* _RECORD EXCERPTS_
*** Block opens ***

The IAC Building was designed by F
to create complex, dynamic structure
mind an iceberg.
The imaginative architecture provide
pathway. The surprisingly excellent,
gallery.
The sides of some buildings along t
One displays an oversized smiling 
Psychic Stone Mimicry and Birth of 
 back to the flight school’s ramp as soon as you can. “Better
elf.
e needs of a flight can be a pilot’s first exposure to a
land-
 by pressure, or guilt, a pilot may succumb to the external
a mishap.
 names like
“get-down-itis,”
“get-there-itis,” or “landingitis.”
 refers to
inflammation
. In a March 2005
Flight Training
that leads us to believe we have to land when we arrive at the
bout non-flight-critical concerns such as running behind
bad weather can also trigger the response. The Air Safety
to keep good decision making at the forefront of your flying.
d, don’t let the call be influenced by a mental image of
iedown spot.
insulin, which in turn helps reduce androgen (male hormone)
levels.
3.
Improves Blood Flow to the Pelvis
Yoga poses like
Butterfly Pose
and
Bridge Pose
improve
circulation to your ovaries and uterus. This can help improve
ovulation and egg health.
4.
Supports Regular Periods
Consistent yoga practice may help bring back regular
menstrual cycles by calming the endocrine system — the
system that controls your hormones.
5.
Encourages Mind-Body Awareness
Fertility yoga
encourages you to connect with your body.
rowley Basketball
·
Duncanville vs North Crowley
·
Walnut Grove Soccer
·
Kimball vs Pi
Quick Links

*** Block closes ***
*** Block opens ***

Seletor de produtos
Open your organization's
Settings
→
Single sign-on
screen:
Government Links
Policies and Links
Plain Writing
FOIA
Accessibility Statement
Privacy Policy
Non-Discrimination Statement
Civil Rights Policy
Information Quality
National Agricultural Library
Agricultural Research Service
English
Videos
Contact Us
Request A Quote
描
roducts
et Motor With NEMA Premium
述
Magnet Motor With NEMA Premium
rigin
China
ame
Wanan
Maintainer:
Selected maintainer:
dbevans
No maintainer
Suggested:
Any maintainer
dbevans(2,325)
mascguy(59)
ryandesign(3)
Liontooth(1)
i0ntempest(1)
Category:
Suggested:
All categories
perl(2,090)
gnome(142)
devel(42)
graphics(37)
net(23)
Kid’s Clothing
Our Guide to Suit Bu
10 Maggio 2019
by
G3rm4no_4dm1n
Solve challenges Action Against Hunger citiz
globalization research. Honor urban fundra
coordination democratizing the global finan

*** Block closes ***
*** Block opens ***

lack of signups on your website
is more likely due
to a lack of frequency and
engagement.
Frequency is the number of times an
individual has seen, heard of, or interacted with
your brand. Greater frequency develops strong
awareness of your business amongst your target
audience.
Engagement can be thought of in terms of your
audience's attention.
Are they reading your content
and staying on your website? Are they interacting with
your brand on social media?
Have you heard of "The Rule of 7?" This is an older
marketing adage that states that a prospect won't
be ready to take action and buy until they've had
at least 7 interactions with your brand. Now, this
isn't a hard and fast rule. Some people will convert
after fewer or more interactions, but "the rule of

*** Block closes ***

Search the material above for the string "heard". Show every line that holds it.

* _RESPONSE AREA_
individual has seen, heard of, or interacted with
Have you heard of "The Rule of 7?" This is an older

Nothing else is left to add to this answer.